#### ENTRIES SUPPLIED
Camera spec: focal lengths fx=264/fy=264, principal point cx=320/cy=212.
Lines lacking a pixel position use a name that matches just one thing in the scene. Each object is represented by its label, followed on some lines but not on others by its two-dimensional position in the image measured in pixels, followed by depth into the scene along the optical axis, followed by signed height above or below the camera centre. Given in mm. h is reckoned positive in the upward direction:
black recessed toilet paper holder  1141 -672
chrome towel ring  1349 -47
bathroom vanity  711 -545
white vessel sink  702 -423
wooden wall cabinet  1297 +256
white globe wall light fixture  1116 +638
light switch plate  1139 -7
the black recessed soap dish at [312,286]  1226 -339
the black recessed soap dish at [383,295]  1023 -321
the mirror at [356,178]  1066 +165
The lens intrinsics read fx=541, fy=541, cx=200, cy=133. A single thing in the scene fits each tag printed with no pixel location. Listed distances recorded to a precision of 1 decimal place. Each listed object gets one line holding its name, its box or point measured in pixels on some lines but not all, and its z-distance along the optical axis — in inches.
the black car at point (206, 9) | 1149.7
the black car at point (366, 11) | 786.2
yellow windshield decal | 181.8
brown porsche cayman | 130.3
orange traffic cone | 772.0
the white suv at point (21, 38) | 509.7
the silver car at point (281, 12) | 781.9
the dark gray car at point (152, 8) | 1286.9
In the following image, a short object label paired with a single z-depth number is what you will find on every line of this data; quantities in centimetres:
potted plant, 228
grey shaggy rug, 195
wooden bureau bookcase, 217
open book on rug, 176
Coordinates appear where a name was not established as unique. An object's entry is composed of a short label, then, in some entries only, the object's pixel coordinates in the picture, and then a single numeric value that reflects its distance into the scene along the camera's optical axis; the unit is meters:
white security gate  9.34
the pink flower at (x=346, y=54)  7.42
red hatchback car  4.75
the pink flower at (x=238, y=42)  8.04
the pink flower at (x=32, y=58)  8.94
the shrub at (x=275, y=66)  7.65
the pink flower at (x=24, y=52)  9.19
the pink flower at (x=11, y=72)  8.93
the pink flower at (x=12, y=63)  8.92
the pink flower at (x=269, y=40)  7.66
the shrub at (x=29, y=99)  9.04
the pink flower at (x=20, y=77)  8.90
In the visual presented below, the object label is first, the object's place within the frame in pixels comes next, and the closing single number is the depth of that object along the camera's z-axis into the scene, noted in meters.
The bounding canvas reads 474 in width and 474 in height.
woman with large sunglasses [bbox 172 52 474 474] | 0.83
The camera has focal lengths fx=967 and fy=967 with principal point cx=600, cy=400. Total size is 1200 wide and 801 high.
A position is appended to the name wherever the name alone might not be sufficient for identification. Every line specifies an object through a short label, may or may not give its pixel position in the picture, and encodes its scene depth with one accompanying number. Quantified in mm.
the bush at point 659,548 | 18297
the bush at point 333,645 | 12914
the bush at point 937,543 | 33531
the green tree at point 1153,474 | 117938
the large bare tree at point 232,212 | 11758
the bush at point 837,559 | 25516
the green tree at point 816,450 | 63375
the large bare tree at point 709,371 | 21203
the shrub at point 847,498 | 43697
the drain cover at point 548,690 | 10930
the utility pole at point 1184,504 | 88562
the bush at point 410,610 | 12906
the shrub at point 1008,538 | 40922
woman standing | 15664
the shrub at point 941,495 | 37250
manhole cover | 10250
########
A word-for-word transcription of the data above is required.

### REPLY TO THE TASK
Camera spec: focal lengths fx=264/fy=264, principal point cx=320/cy=212.
Lines lacking a pixel position use a name that matches just one thing in the scene. Each object is represented by its label, followed on some lines but not on others by its two-dimensional position in the image measured in pixels, followed by depth into the scene along the optical axis, followed by signed height above or below the camera centre. Given in mm. h is reckoned positive in the upward direction:
black recessed toilet paper holder  1141 -672
chrome towel ring  1349 -47
bathroom vanity  711 -545
white vessel sink  702 -423
wooden wall cabinet  1297 +256
white globe wall light fixture  1116 +638
light switch plate  1139 -7
the black recessed soap dish at [312,286]  1226 -339
the black recessed soap dish at [383,295]  1023 -321
the mirror at [356,178]  1066 +165
The lens intrinsics read fx=541, fy=541, cx=200, cy=133. A single thing in the scene fits each tag printed with no pixel location. Listed distances recorded to a precision of 1 decimal place. Each listed object gets one line holding its name, its box or point measured in pixels on some lines but not all, and its z-distance along the optical axis — in inches.
the black car at point (206, 9) | 1149.7
the black car at point (366, 11) | 786.2
yellow windshield decal | 181.8
brown porsche cayman | 130.3
orange traffic cone | 772.0
the white suv at point (21, 38) | 509.7
the silver car at point (281, 12) | 781.9
the dark gray car at point (152, 8) | 1286.9
In the following image, a short object label paired with a single z-depth number is what you will find on every line of this data; quantities in centimetres:
potted plant, 228
grey shaggy rug, 195
wooden bureau bookcase, 217
open book on rug, 176
Coordinates appear where a name was not established as unique. An object's entry is composed of a short label, then, in some entries only, the object's pixel coordinates in the picture, and then a single numeric value that reflects its distance into the scene along the camera's optical axis; the unit is meters:
white security gate  9.34
the pink flower at (x=346, y=54)  7.42
red hatchback car  4.75
the pink flower at (x=238, y=42)  8.04
the pink flower at (x=32, y=58)  8.94
the shrub at (x=275, y=66)  7.65
the pink flower at (x=24, y=52)  9.19
the pink flower at (x=11, y=72)  8.93
the pink flower at (x=12, y=63)  8.92
the pink flower at (x=269, y=40)  7.66
the shrub at (x=29, y=99)  9.04
the pink flower at (x=20, y=77)  8.90
In the visual presented below, the object label is first, the object's place within the frame in pixels comes next, and the closing single number is the depth of that object along the camera's z-axis into the scene, noted in meters.
The bounding canvas reads 474 in width and 474 in height.
woman with large sunglasses [bbox 172 52 474 474] | 0.83
The camera has focal lengths fx=967 and fy=967 with principal point cx=600, cy=400. Total size is 1200 wide and 801 high.
A position is appended to the name wherever the name alone might not be sufficient for identification. Every line specifies an object through a short label, may or may not give its pixel position in the picture, and encodes its scene depth with one accompanying number. Quantified in mm.
the bush at point 659,548 | 18297
the bush at point 333,645 | 12914
the bush at point 937,543 | 33531
the green tree at point 1153,474 | 117938
the large bare tree at point 232,212 | 11758
the bush at point 837,559 | 25516
the green tree at point 816,450 | 63375
the large bare tree at point 709,371 | 21203
the shrub at point 847,498 | 43697
the drain cover at point 548,690 | 10930
the utility pole at point 1184,504 | 88562
the bush at point 410,610 | 12906
the shrub at point 1008,538 | 40922
woman standing | 15664
the shrub at point 941,495 | 37250
manhole cover | 10250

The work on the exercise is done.